**Problem:** Please reproduce the entries below word for word, from the line containing "# Experiments and Reference" up to and including the line containing "they gave to subjects.".

**Data records:**
**********

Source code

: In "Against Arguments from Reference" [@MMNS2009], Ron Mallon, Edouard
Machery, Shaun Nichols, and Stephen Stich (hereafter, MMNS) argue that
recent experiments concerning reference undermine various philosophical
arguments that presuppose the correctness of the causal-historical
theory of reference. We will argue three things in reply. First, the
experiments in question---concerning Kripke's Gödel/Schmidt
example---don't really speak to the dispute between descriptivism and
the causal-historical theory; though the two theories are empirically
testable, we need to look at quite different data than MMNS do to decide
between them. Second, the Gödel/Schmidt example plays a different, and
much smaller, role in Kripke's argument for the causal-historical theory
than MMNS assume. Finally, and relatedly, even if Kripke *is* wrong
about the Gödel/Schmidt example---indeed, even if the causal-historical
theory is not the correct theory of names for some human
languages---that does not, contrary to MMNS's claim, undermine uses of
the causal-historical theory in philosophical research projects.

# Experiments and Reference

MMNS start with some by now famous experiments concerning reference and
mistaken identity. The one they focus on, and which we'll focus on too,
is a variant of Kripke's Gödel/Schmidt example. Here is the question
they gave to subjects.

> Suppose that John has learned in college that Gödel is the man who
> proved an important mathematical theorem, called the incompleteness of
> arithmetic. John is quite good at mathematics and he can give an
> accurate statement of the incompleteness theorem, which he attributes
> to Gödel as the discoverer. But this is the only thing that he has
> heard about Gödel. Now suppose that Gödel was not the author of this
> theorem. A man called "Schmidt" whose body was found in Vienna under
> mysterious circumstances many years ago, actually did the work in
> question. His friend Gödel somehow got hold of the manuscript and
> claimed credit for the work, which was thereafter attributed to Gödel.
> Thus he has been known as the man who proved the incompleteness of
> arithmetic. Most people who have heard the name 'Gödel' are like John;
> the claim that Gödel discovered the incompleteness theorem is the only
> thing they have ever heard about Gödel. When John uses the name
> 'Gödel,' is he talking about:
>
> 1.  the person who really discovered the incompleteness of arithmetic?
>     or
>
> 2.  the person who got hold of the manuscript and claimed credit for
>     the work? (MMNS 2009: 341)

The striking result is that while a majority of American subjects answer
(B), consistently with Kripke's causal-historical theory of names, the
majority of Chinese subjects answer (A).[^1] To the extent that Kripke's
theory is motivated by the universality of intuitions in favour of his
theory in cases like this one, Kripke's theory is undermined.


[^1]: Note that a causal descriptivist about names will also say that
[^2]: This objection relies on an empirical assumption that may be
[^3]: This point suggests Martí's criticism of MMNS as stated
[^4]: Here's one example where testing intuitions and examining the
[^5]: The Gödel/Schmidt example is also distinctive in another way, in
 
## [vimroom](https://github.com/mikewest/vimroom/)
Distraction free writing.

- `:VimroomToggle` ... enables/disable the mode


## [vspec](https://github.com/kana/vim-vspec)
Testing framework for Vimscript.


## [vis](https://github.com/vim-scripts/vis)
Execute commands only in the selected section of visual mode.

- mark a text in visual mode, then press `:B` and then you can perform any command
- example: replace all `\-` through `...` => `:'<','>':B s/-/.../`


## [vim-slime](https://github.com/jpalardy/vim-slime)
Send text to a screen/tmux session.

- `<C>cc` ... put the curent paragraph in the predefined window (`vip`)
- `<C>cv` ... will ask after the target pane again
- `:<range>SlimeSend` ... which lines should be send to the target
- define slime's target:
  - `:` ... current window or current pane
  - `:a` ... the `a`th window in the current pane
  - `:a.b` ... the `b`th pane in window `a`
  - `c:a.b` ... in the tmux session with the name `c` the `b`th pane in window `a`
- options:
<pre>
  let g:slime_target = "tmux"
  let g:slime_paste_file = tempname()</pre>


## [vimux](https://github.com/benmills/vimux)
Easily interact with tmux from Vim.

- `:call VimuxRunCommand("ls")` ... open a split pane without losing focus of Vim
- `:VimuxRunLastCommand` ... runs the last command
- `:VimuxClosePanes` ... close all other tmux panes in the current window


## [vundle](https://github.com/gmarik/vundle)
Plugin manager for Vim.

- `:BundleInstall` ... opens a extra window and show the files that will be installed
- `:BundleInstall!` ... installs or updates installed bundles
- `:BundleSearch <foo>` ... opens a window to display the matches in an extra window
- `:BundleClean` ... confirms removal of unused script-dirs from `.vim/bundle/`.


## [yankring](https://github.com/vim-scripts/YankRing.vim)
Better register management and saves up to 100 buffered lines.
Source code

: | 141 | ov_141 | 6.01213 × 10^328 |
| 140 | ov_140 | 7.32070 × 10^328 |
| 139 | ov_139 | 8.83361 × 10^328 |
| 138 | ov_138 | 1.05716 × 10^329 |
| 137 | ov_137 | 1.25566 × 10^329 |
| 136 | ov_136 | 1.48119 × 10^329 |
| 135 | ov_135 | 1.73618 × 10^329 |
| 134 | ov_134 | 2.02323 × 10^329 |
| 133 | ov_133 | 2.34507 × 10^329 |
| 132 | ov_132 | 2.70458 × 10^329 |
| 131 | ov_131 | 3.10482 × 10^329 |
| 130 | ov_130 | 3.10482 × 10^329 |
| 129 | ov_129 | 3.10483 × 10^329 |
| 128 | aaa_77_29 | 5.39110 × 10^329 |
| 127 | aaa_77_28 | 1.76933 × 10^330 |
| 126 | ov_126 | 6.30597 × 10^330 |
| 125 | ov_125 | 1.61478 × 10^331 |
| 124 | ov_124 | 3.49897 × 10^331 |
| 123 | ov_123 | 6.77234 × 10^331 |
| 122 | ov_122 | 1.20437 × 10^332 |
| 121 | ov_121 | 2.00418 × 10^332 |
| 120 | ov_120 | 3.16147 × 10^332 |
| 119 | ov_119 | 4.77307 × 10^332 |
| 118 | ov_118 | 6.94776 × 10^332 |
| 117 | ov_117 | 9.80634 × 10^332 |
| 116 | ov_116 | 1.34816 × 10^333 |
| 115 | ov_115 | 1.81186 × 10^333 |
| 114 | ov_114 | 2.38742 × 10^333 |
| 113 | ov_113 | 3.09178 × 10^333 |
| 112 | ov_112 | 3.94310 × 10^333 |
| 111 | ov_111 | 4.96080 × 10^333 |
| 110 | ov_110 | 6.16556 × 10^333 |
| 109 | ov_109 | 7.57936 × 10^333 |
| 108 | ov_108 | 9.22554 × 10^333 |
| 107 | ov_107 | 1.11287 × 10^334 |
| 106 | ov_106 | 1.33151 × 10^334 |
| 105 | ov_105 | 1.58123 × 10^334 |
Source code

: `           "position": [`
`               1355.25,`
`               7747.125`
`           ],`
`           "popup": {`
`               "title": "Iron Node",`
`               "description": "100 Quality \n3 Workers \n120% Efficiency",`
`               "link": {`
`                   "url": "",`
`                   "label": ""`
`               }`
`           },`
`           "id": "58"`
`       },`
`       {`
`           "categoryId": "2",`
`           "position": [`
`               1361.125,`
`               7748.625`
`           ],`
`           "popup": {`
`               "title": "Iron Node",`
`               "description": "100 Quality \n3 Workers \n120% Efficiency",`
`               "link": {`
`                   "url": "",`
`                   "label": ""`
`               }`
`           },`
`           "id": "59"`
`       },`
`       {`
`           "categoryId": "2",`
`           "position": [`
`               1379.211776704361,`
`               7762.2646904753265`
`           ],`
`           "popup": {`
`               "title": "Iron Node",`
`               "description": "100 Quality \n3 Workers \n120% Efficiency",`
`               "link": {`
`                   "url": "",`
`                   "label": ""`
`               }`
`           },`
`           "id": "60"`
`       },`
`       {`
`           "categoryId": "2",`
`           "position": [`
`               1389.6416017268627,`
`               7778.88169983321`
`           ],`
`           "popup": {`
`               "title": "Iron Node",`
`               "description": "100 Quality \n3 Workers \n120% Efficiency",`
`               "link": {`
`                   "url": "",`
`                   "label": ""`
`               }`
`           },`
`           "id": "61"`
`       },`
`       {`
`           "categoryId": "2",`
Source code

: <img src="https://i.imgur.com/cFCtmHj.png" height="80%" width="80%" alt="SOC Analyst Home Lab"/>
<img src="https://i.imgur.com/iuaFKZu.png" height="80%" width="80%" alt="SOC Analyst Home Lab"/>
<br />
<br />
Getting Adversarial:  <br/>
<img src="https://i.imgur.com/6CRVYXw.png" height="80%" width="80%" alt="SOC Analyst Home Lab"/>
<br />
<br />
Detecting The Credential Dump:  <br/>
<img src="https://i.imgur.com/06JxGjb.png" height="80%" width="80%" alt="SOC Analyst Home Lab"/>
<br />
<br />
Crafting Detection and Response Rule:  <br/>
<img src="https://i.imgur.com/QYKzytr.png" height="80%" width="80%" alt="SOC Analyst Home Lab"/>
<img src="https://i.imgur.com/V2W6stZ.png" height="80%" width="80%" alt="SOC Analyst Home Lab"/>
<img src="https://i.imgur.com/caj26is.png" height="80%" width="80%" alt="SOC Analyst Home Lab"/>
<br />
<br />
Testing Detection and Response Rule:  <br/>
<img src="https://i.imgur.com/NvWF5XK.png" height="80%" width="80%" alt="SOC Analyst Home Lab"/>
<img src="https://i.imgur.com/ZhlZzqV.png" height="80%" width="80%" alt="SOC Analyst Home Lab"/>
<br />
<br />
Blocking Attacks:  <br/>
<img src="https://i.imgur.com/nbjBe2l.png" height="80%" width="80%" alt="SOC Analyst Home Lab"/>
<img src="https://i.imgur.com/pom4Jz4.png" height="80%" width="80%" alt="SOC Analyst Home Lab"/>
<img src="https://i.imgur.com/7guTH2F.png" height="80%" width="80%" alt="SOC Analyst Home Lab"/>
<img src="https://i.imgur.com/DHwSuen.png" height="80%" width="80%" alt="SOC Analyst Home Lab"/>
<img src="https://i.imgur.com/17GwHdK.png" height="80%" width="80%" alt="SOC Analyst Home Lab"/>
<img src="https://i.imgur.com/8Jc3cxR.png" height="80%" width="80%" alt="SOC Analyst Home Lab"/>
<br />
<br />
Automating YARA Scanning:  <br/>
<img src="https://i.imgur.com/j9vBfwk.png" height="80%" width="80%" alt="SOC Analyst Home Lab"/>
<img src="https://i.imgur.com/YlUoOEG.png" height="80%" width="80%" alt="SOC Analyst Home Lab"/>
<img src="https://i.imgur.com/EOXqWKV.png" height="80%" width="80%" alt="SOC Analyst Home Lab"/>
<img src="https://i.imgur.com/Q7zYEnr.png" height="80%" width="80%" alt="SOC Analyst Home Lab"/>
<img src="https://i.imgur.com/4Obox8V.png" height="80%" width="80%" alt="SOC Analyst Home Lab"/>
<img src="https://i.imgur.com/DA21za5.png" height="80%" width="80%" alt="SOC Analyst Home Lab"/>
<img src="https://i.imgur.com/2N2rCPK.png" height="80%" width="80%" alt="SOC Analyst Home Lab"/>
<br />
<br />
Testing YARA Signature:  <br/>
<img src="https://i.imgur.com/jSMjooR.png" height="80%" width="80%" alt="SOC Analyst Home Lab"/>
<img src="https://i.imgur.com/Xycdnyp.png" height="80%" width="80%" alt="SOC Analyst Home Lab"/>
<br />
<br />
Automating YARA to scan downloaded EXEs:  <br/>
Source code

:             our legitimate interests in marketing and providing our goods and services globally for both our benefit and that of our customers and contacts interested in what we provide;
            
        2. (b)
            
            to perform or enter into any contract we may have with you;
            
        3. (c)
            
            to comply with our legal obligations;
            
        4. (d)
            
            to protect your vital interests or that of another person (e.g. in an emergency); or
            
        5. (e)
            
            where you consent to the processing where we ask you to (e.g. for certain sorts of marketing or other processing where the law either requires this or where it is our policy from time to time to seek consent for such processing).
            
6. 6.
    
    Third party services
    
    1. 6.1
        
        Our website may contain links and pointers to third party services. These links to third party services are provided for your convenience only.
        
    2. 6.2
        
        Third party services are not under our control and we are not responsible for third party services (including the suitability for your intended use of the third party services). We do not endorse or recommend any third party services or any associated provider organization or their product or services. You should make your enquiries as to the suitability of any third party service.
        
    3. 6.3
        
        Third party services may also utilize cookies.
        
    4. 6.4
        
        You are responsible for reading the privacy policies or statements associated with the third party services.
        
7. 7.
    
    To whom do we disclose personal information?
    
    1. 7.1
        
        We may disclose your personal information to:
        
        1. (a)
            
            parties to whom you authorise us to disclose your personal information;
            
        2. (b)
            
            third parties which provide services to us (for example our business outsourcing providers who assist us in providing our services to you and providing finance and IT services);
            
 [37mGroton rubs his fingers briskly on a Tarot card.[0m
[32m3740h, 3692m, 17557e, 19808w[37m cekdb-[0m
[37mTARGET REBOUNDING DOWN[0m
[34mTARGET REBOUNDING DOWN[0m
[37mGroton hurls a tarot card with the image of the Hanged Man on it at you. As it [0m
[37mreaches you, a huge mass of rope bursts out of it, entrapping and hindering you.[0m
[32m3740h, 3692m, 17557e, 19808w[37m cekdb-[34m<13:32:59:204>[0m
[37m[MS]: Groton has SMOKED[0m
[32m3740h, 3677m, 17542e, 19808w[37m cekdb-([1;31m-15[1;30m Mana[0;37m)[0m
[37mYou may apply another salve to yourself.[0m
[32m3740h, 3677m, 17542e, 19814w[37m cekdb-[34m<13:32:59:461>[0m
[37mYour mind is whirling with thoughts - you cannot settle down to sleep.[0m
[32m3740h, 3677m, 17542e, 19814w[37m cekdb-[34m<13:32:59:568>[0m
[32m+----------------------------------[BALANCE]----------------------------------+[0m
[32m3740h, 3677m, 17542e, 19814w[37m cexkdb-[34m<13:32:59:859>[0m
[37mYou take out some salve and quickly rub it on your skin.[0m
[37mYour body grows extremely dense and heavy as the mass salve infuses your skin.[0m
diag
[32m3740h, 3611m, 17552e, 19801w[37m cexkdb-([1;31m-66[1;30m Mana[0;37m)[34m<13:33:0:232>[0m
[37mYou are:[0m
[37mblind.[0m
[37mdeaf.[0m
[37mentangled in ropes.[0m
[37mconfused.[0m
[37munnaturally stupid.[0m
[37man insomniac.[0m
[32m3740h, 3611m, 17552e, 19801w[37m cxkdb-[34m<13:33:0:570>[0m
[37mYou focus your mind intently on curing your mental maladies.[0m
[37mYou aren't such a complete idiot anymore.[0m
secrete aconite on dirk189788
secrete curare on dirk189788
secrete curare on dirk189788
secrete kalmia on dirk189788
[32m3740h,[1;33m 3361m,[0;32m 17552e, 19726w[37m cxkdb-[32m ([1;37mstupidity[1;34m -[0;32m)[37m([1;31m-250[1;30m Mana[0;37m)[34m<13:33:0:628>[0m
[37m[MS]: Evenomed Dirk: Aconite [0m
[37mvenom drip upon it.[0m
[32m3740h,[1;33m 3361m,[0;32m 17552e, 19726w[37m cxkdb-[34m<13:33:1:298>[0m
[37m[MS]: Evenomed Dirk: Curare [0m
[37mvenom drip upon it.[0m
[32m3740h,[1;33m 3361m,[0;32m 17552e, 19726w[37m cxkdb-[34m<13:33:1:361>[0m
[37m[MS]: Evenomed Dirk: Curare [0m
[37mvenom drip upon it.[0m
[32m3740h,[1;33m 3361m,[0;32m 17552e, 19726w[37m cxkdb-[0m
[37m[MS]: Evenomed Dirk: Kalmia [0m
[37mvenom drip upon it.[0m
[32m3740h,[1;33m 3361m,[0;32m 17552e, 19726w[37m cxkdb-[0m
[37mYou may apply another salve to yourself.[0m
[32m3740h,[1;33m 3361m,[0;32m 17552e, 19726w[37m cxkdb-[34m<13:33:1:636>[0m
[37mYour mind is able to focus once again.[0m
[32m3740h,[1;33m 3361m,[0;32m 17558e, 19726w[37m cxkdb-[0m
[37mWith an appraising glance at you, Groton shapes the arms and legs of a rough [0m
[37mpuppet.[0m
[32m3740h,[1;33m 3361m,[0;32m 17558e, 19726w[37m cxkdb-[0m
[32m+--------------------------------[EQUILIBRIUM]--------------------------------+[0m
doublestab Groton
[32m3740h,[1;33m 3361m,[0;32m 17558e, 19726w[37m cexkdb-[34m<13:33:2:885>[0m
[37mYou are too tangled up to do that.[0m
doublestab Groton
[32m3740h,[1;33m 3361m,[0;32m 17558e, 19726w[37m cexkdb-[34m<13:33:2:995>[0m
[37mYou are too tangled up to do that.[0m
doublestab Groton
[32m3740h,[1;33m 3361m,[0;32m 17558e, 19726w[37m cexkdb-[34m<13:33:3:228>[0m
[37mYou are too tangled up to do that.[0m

**********

**Exercise result:**
# Experiments and Reference

MMNS start with some by now famous experiments concerning reference and
mistaken identity. The one they focus on, and which we'll focus on too,
is a variant of Kripke's Gödel/Schmidt example. Here is the question
they gave to subjects.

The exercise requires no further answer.